# Garage door opener install question



## cgoll (Apr 23, 2008)

I'm replacing a garage door opener with a Chamberlain belt drive model.

I'm reusing the existing, very solid, angle iron to support the motor unit and the rail header bracket.

However, due to differences between the old unit and the new, the rail is not level. 

Where the rail meets the header bracket is higher than where the rail meets the motor unit by about 3 or 4 inches. 

Any idea if this will cause a problem?


----------



## Ron6519 (Mar 28, 2007)

The rail should be parallel to both the floor and the track runners.
Just drop the header bracket down or raise the motor attachment, what ever conforms to the rail mounting instructions as it relates to the door.
As I remember the rail should be anout 3 1/2" above the door in the up position.
Ron


----------



## Gary in WA (Mar 11, 2009)

The back-hang side rails should be lower (2-3") than the elevation at front header to keep the door from closing when not hooked to an opener (springs/torsion bar alone). This is a safety feature installers are taught when installing doors (for use without openers). Four inches sounds excessive, check on-line with the door manufacturers directions. The new bent center arm should work with the opener, just don't reverse it (the bend end). 

Gary


----------



## firehawkmph (Dec 12, 2009)

GBR in WA said:


> The back-hang side rails should be lower (2-3") than the elevation at front header to keep the door from closing when not hooked to an opener (springs/torsion bar alone). This is a safety feature installers are taught when installing doors (for use without openers). Four inches sounds excessive, check on-line with the door manufacturers directions. The new bent center arm should work with the opener, just don't reverse it (the bend end).
> 
> Gary


 Gary,
I have been hanging garage doors for a long time and unless there is a headroom problem, I always install my upper rails level. I don't drop the back end. If the door is installed with the proper springs, the door will stay up just fine. 

Cg,
If you have enough room above your door, adjust one end or the other like Ron said to get your opener rail somewhat level. That being said, I have installed plenty of openers where the rail was not level due to lack of headroom clearance. The opener will not know the difference. 
Mike Hawkins


----------



## cgoll (Apr 23, 2008)

Well, I didn't want to rehang all the angle iron, so I compromised. I cut the verticle bars and and loosened up some parts to gain about 2 inches on the head unit end. It looks level...enough...if you squint. (Obviously, I retightened everything in the end.) The old angle iron is way, way thicker than the stuff Chamberlain put in the box!

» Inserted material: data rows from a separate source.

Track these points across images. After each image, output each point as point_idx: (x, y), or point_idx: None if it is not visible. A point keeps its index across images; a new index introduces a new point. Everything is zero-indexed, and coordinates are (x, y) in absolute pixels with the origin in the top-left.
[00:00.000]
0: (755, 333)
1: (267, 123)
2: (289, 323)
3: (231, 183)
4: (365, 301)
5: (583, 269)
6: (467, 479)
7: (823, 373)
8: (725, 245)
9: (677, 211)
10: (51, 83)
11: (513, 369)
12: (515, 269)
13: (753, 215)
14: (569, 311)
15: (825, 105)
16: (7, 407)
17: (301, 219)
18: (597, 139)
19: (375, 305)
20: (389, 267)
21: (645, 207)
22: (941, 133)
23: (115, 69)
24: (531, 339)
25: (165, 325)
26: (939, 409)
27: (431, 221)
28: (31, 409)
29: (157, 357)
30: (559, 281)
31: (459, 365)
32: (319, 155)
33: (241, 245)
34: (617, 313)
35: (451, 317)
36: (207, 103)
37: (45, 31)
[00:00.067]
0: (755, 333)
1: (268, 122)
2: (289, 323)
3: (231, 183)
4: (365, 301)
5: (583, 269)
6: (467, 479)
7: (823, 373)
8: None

Anyway, I finished it Friday night and it works like a champ! My wife is happy to have her door operational again. I bought two units as at 22 years old, my side probably won't last much longer any way. And since I've done one (my first ever) the second will go in half the time! (Go away, Murphy!) Maybe I'll document w/ pictures for a project demo.

One strange thing: I originally put CFL bulbs in the unit Friday night. During the electric eye set up, it kept tripping the GFI circuit in the garage. Even after all was working well, the GFI would trip sometimes (about 3 times from Friday night to Saturday afternoon.).

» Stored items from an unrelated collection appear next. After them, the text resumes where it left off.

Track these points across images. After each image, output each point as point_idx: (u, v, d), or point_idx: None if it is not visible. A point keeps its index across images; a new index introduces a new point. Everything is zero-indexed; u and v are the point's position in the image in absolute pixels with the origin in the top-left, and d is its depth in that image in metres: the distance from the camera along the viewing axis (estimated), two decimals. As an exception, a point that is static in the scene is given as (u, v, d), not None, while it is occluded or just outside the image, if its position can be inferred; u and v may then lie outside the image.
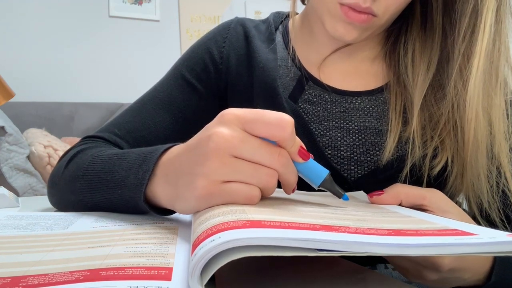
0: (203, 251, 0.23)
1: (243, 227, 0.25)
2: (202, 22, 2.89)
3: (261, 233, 0.24)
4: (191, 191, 0.32)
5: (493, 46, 0.48)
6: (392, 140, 0.53)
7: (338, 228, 0.26)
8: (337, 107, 0.57)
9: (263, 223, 0.26)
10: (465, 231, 0.27)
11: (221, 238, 0.23)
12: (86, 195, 0.43)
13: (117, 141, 0.58)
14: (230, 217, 0.27)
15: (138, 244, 0.31)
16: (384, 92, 0.57)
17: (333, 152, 0.56)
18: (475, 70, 0.47)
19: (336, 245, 0.23)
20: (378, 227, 0.27)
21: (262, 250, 0.23)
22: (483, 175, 0.49)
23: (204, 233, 0.26)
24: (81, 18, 2.55)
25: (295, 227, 0.25)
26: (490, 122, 0.49)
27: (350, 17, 0.49)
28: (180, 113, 0.62)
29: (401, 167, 0.52)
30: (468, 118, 0.49)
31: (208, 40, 0.65)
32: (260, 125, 0.32)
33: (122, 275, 0.24)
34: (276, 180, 0.33)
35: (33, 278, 0.24)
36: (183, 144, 0.36)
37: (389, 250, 0.23)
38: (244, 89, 0.61)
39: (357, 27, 0.50)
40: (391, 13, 0.50)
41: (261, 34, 0.64)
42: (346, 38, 0.51)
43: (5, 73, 1.01)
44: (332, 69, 0.60)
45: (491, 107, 0.49)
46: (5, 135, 1.72)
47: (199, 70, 0.63)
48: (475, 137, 0.48)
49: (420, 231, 0.27)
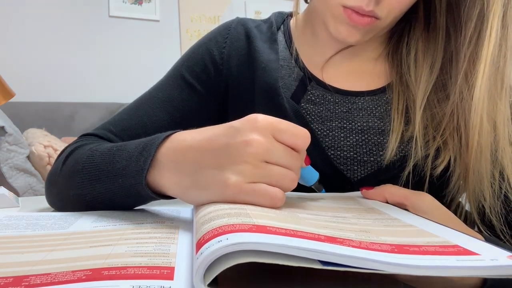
0: (209, 251, 0.23)
1: (249, 231, 0.25)
2: (202, 22, 2.89)
3: (268, 239, 0.24)
4: (219, 185, 0.34)
5: (499, 51, 0.48)
6: (394, 140, 0.53)
7: (342, 241, 0.26)
8: (340, 107, 0.57)
9: (268, 229, 0.26)
10: (467, 249, 0.27)
11: (229, 240, 0.24)
12: (86, 188, 0.43)
13: (111, 138, 0.58)
14: (235, 219, 0.28)
15: (140, 243, 0.31)
16: (387, 92, 0.57)
17: (336, 152, 0.56)
18: (481, 75, 0.47)
19: (340, 259, 0.24)
20: (381, 241, 0.28)
21: (268, 257, 0.23)
22: (486, 180, 0.49)
23: (210, 233, 0.26)
24: (81, 18, 2.55)
25: (300, 236, 0.25)
26: (495, 127, 0.49)
27: (353, 20, 0.49)
28: (177, 112, 0.61)
29: (404, 167, 0.52)
30: (473, 123, 0.49)
31: (209, 41, 0.65)
32: (288, 135, 0.36)
33: (125, 274, 0.24)
34: (296, 183, 0.36)
35: (35, 278, 0.24)
36: (198, 135, 0.37)
37: (393, 268, 0.24)
38: (245, 90, 0.61)
39: (360, 30, 0.50)
40: (394, 16, 0.50)
41: (262, 34, 0.64)
42: (349, 40, 0.51)
43: (5, 73, 1.01)
44: (334, 70, 0.60)
45: (496, 113, 0.49)
46: (5, 135, 1.71)
47: (199, 70, 0.63)
48: (479, 143, 0.48)
49: (422, 248, 0.27)
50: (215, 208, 0.32)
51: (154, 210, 0.45)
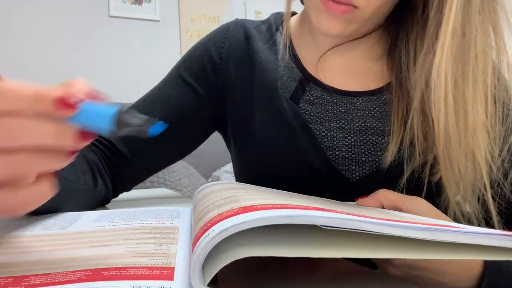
0: (200, 248, 0.23)
1: (235, 214, 0.25)
2: (202, 22, 2.89)
3: (252, 215, 0.23)
4: None
5: (462, 35, 0.45)
6: (394, 144, 0.52)
7: (331, 210, 0.26)
8: (339, 107, 0.57)
9: (255, 207, 0.26)
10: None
11: (214, 231, 0.23)
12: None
13: (108, 138, 0.59)
14: (224, 208, 0.27)
15: (139, 244, 0.31)
16: (386, 93, 0.57)
17: (334, 152, 0.56)
18: (440, 51, 0.45)
19: (330, 221, 0.23)
20: (373, 215, 0.28)
21: (265, 249, 0.23)
22: (459, 171, 0.47)
23: (201, 229, 0.26)
24: (81, 18, 2.55)
25: (288, 207, 0.25)
26: (465, 111, 0.46)
27: (330, 8, 0.49)
28: (174, 109, 0.62)
29: (403, 169, 0.52)
30: (435, 104, 0.46)
31: (208, 41, 0.65)
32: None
33: (125, 275, 0.25)
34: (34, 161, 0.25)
35: (35, 278, 0.24)
36: None
37: (380, 228, 0.24)
38: (244, 90, 0.61)
39: (340, 19, 0.50)
40: (374, 6, 0.49)
41: (261, 35, 0.64)
42: (331, 32, 0.51)
43: (5, 73, 1.01)
44: (333, 70, 0.60)
45: (464, 94, 0.46)
46: (5, 135, 1.71)
47: (197, 70, 0.63)
48: (445, 128, 0.46)
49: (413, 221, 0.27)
50: (208, 203, 0.32)
51: (154, 210, 0.45)
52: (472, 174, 0.47)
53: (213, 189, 0.40)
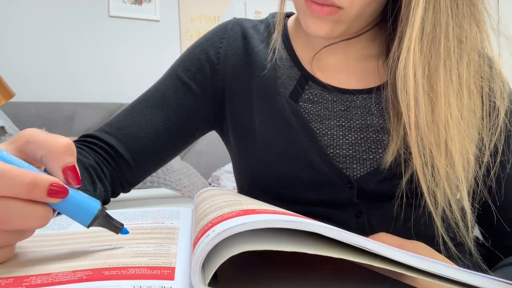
0: (200, 248, 0.23)
1: (236, 216, 0.25)
2: (202, 22, 2.89)
3: (253, 218, 0.24)
4: None
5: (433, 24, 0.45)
6: (394, 143, 0.52)
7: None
8: (338, 105, 0.57)
9: (257, 211, 0.26)
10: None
11: (215, 231, 0.23)
12: None
13: (107, 139, 0.59)
14: (225, 210, 0.28)
15: (140, 244, 0.31)
16: (385, 90, 0.57)
17: (335, 150, 0.56)
18: (407, 45, 0.45)
19: (328, 231, 0.24)
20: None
21: (261, 243, 0.23)
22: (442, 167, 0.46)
23: (202, 230, 0.26)
24: (81, 18, 2.55)
25: (289, 214, 0.25)
26: (436, 103, 0.45)
27: (313, 10, 0.49)
28: (172, 112, 0.62)
29: (402, 168, 0.52)
30: (402, 97, 0.46)
31: (205, 41, 0.65)
32: None
33: (125, 274, 0.25)
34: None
35: (36, 278, 0.24)
36: None
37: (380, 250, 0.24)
38: (243, 90, 0.61)
39: (326, 21, 0.50)
40: (360, 5, 0.48)
41: (259, 34, 0.64)
42: (319, 33, 0.51)
43: (5, 73, 1.01)
44: (331, 69, 0.60)
45: (434, 87, 0.45)
46: (5, 135, 1.71)
47: (195, 70, 0.63)
48: (416, 120, 0.46)
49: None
50: (210, 205, 0.33)
51: (154, 211, 0.45)
52: (444, 167, 0.46)
53: (215, 192, 0.40)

I put incandescent bulbs in early Saturday evening and no GFI trips since.

Is there a known incompatibility w/ Chamberlain openers and CFLs?


----------



## cgoll (Apr 23, 2008)

And just to clarify, the 'rail' I refer to is the part the opener's drive carriage slides on.

The Chamberlain install manual calls the parts the door rollers use the 'track', same as Ron calls them.

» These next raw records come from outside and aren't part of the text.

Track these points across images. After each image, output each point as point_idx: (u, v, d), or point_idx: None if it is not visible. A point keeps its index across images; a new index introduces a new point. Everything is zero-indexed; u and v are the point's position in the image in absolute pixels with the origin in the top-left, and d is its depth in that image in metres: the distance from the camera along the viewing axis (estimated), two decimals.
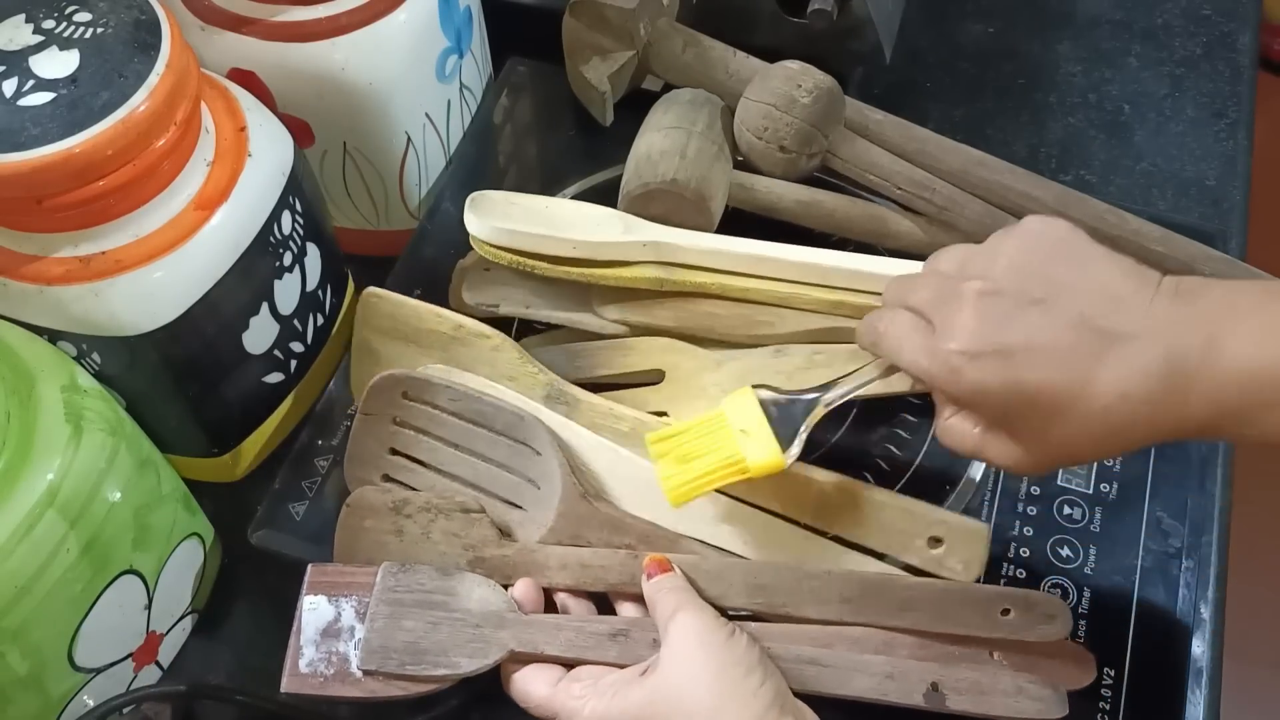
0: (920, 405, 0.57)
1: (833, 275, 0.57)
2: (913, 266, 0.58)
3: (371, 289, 0.56)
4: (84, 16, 0.48)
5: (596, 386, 0.56)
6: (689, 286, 0.57)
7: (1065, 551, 0.53)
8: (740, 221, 0.61)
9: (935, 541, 0.50)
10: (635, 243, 0.57)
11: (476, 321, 0.55)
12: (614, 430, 0.53)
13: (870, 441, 0.57)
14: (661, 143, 0.59)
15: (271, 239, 0.54)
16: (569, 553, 0.51)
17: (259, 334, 0.55)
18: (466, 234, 0.58)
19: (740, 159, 0.62)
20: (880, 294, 0.56)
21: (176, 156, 0.49)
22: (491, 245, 0.57)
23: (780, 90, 0.59)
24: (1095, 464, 0.56)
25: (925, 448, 0.56)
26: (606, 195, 0.62)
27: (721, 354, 0.57)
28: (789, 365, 0.56)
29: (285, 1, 0.56)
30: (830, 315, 0.57)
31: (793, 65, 0.60)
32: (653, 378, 0.57)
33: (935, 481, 0.55)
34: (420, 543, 0.51)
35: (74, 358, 0.50)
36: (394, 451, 0.54)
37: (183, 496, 0.54)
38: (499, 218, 0.57)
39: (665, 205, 0.58)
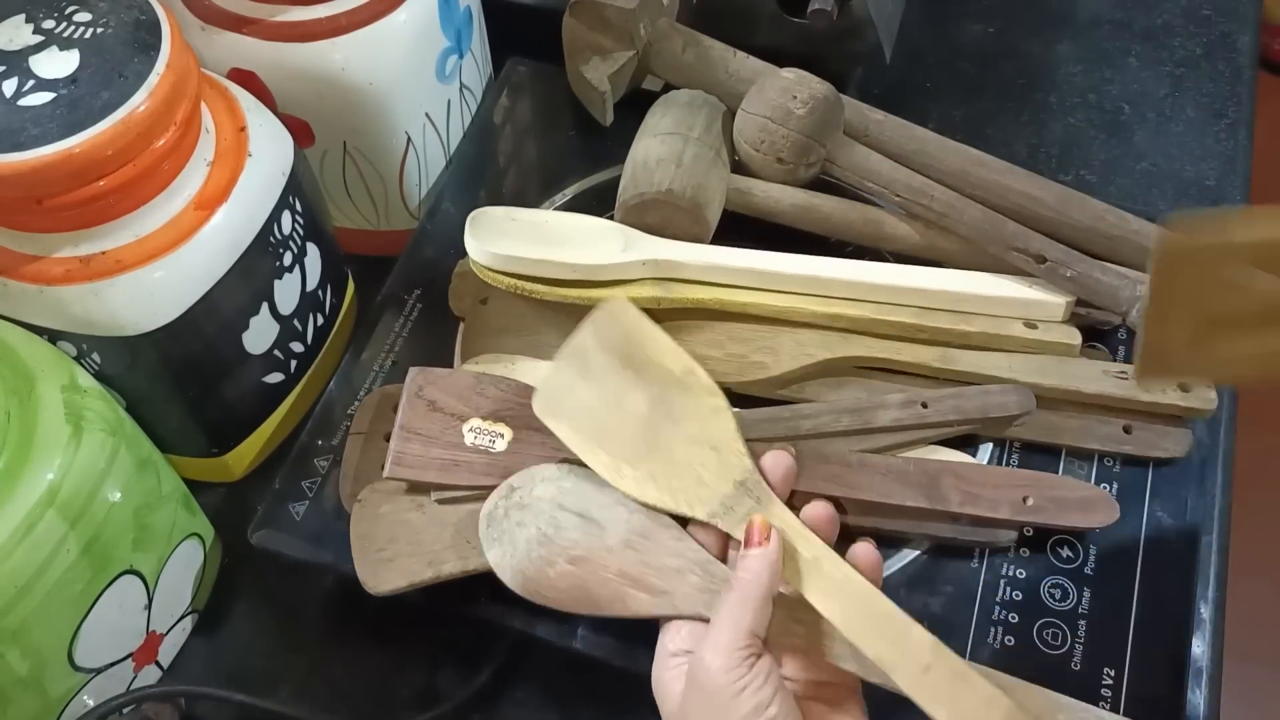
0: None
1: (830, 286, 0.57)
2: (908, 273, 0.58)
3: (623, 300, 0.51)
4: (84, 16, 0.48)
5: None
6: (687, 303, 0.57)
7: (1065, 552, 0.53)
8: (738, 225, 0.61)
9: None
10: (635, 261, 0.57)
11: (707, 375, 0.50)
12: (792, 550, 0.46)
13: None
14: (658, 149, 0.59)
15: (271, 239, 0.54)
16: None
17: (259, 334, 0.55)
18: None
19: (738, 159, 0.62)
20: (881, 303, 0.57)
21: (176, 156, 0.49)
22: (491, 270, 0.57)
23: (775, 103, 0.59)
24: (1095, 464, 0.55)
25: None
26: (606, 195, 0.62)
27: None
28: None
29: (285, 1, 0.56)
30: (827, 332, 0.57)
31: (789, 75, 0.60)
32: None
33: None
34: (443, 511, 0.51)
35: (74, 358, 0.50)
36: None
37: (183, 496, 0.54)
38: (498, 238, 0.56)
39: (661, 214, 0.58)
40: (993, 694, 0.42)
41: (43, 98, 0.46)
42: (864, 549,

And, FWIW, my tracks are level. My rail, not so much.


----------



## Ron6519 (Mar 28, 2007)

Never came accross a GFI trip with a bulb before.
It shouldn't make any difference, though.
Ron


----------



## cgoll (Apr 23, 2008)

I can't imagine why it would make a difference either, but, at least for me, it seemed to do so.

Maybe I'll let it go a few weeks and then put the CFLs back in and see what happens.


----------